Im Klassenraum widmen wir uns neuen Fragen:
Ist die Häufigkeit des Sex in einer Beziehung ein Indikator für die Stärke der Liebe?
Die männliche Antwort heißt eindeutig: ja, weil das Begehren groß sei. Die weibliche Perspektive meint, dass Sex nicht Ausdruck der Liebesintensität sei. Dient denn dann die Liebe an sich rein der Fortpflanzung?
Wenn die Fortpflanzungsinstinkte gestillt seien, dann sei man auch glücklich, lässt die streng evolutionäre logische Sichtweise im Raum wieder verlauten.
Zusammen Spaß haben, miteinander gemeinsame Momente teilen, jemanden an seiner Seite haben, der einen unterstützt, der einen versteht, eben einfach erfüllte Zweisamkeit seien aber Werte, die jenseits des Fortpflanzungstriebs wichtig seien und dazu führen, dass man sich an jemanden bindet. Immerhin, ich atme auf, dass es noch mehr Bedeutung der Sexualität zu geben scheint als der reine Fortpflanzungstrieb.

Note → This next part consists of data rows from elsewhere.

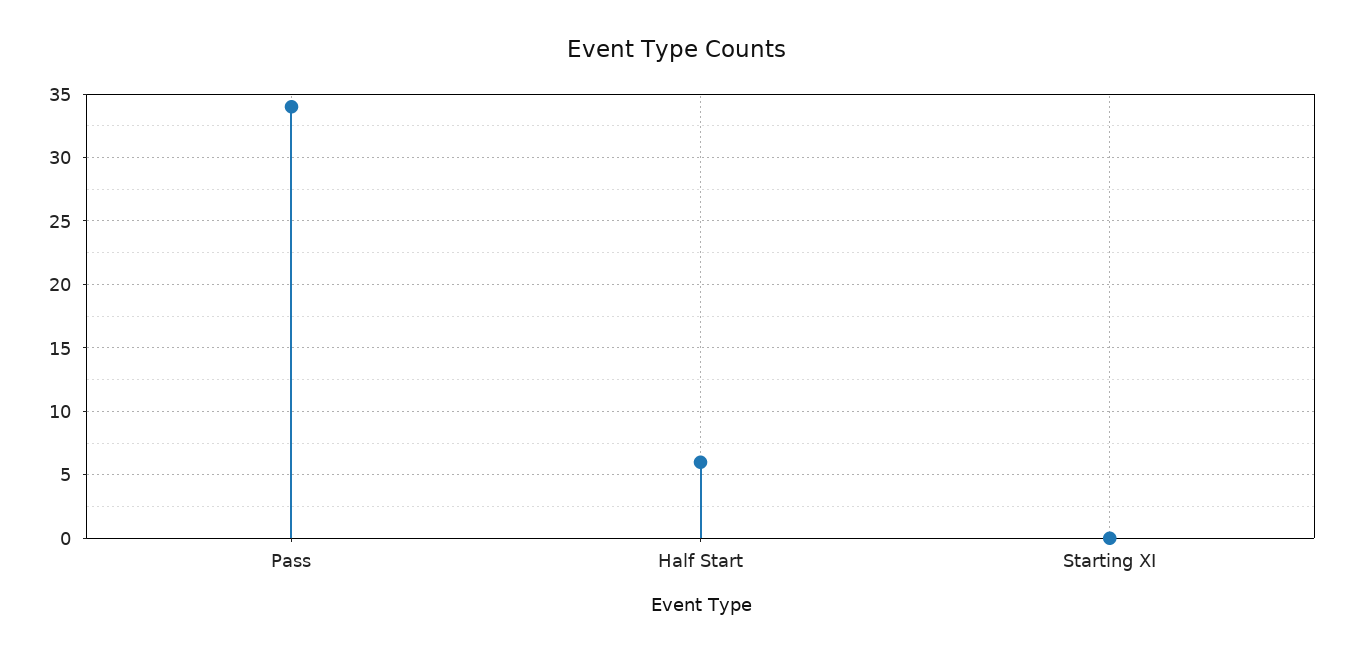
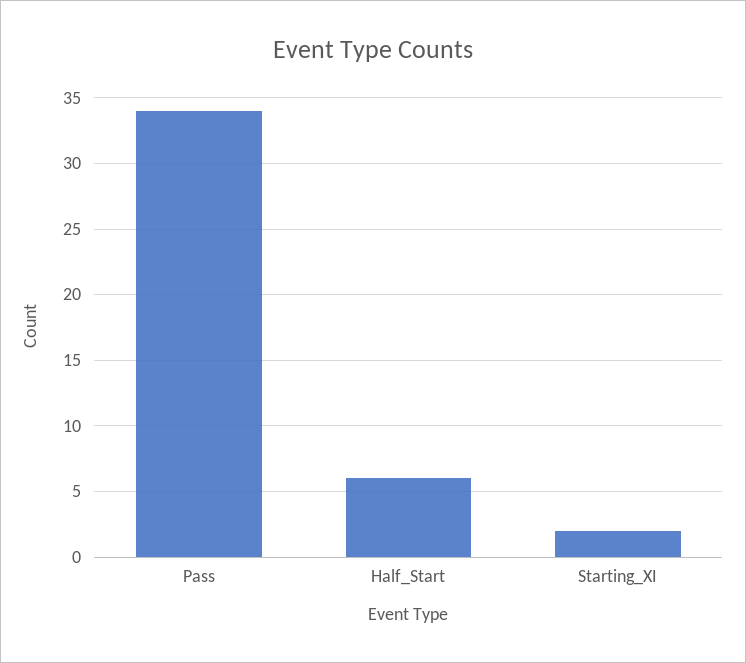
  {
    "Pass": 34,
    "Half Start": 6,
-   "Starting XI": 0
+   "Starting XI": 2
  }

Die Liebe wird dann aber gleich schon wieder als ein von der Natur erfundener „Motor“ im Menschen analysiert, der dazu diene die Sexualität anzukurbeln: „Die Liebe ist der Grund, um sich an ein Familienmitglied außerhalb der eigenen Familie zu binden und sich zu vermischen.“
Also Fazit: Hormone und Fortpflanzungstrieb bilden hier im Raum eine große Basis, wenn man versucht über Liebe und Sexualität zu sprechen.

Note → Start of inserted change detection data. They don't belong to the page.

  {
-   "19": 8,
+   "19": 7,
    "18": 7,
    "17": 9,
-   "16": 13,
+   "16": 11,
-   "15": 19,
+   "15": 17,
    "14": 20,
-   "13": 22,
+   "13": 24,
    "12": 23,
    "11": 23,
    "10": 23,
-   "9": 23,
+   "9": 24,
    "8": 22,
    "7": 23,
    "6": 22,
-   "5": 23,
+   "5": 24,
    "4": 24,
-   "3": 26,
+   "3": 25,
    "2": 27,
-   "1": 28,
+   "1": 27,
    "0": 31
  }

Dass diese nüchterne Betrachtungsweise hoffentlich nur eine und bei weitem nicht die einzige Erkenntnis über diese zwei großen Erfahrungsbereiche menschlichen Daseins sind, ist die Hoffnung, die ich still in mir an diesem ersten Recherchemorgen aus dem Klassenzimmer mitnehme!
Vielleicht sollten wir öfter mal wieder in den Apfel der Erkenntnis beißen?